Chair of the Budget Committee
- In office December 1, 2003 – November 30, 2006
- Preceded by: David Shiner
- Succeeded by: Shelley Carroll

Scarborough City Councillor for Ward 8
- In office December 1, 1994 – December 31, 1997
- Preceded by: Frank Faubert
- Succeeded by: Position abolished

Personal details
- Born: September 9, 1954 (age 71) Scarborough, Ontario, Canada
- Spouse: Florence
- Children: 1
- Occupation: Business owner

= David Soknacki =

Canadian politician

David Soknacki (born September 9, 1954) is a Canadian municipal politician in Toronto, Ontario. He was a councillor in Scarborough from 1994 to 1997 and then served as a Toronto City Councillor from 1999 to 2006 representing Ward 43 in the western half of the Scarborough East riding. He was a candidate for Mayor of Toronto in the 2014 election.

==Background==
Soknacki graduated from the University of Toronto with a Bachelor of Commerce degree in 1976. In 1978, he received his MBA degree from the University of Western Ontario.

He moved to eastern Scarborough in 1963, and founded the Densgrove Park Community Association.

==Politics==
He ran for Scarborough city council in 1991, but lost to Frank Faubert. When Faubert ran for the mayor's job in 1994, Soknacki tried for the seat again. This time he was successful, defeating Glenn De Baeremaeker and Zephine Wailoo.

When Scarborough was amalgamated with the City of Toronto and four other municipalities in 1997, Soknacki ran for a seat on the new Toronto city council, but came in third, losing to Faubert and Ron Moeser. In June 1999, Faubert died of cancer and a by-election was called to replace him. Soknacki won by a considerable margin in a field of seven candidates.

During his first term on city council, one of his accomplishments was the creation of a position of poet laureate for the city. He was seen as a centre-right member of city council, but also had links to the left. Unusually for a conservative, he was endorsed by the left-leaning NOW magazine in the 2003 municipal election, and was appointed to the important position of budget chief by mayor David Miller in 2003, despite Soknacki's support for Miller's rival John Tory in the mayoral election.

In his second term on council, Soknacki served as the Chair of the Budget Committee, a position often referred to as the 'budget chief'. During this term he continued to write a column on municipal politics for the Scarborough Mirror.

* [SUPPLIED ENTRIES]:
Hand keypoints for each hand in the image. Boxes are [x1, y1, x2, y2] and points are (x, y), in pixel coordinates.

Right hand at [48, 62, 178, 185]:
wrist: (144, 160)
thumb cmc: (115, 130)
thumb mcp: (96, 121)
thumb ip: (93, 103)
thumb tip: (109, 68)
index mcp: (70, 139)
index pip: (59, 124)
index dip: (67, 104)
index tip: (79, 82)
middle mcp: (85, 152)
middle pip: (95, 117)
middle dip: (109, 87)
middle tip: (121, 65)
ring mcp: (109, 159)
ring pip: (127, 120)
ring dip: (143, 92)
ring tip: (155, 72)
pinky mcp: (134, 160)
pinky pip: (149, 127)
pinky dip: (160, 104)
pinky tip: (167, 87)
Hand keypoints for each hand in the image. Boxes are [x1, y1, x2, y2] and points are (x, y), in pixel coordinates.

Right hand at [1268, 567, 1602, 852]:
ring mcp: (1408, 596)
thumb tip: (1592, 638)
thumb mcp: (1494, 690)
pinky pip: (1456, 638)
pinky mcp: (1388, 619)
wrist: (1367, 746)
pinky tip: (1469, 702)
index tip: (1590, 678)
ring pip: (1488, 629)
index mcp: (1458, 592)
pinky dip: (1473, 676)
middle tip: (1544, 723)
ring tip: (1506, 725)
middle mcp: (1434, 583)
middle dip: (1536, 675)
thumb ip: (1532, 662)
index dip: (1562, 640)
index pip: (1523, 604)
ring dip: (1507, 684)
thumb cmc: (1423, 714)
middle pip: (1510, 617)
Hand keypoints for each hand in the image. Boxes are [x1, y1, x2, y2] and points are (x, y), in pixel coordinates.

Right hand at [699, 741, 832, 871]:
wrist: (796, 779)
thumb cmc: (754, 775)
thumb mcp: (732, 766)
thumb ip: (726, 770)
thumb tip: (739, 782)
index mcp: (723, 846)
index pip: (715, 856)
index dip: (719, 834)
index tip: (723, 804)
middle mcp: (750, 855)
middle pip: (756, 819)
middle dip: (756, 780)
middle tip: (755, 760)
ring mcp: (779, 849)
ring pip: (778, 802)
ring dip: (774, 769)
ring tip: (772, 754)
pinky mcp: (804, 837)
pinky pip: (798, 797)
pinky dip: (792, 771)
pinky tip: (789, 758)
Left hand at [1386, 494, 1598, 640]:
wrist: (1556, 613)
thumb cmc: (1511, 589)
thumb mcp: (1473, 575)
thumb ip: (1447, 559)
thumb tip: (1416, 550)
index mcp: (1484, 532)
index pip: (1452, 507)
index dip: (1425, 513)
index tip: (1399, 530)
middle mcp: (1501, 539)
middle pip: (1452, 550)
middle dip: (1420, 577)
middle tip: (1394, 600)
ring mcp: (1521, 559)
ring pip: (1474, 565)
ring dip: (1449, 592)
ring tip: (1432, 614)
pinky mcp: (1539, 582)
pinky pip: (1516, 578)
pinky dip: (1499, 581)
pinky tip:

* [EXERCISE INSTRUCTIONS]:
Extend the biography of David Soknacki, picking up right after its final sentence about his column for the Scarborough Mirror.

* [EXPECTED OUTPUT]:
On August 22, 2006, Soknacki announced that he was retiring from politics. He gave no reasons for leaving city council but said he was returning to run his spice importing business. He gave his retirement date as the end of the council term on November 30, 2006.

On June 4, 2007, Soknacki was appointed Chairperson of the federal Crown Corporation Parc Downsview Park Inc for a five year term. The major objective of the term was to develop and obtain agreement from all levels of government for a financially self-sustaining park. Not without controversy, Toronto Council, local community associations and other levels of government approved the Downsview Area Secondary Plan in 2012.

One of the themes of Soknacki’s 2014 candidacy for mayor was the reform of the Toronto Police Service. On February 16, 2016, Soknacki was appointed to the Toronto Police Transformation Task Force, which issued its Final Report on January 26, 2017.

==2014 mayoral campaign==

On September 30, 2013, he announced that he would run for Mayor of Toronto as a fiscal conservative against incumbent mayor Rob Ford. He registered on January 6, 2014.

Soknacki positioned himself as a centre-right candidate, but unlike the right-wing incumbent mayor Rob Ford, Soknacki promised to replace the Scarborough RT with light rail transit rather than the proposed subway. Soknacki had been treated as a mainstream candidate by the media, despite early polls consistently showing he was last among the five major contenders. A Forum Poll conducted in June showed Soknacki at 8% support, ahead of rival Karen Stintz putting him in fourth place among the top five mayoral contenders.

After polling in single digits since the official start of his campaign, he announced on September 9, 2014, that he was withdrawing his candidacy.

In 2017, Soknacki was one of the applicants for appointment to city council to succeed the late Ron Moeser in Ward 44. Jim Hart was later appointed to fill the vacancy and ward was abolished in 2018.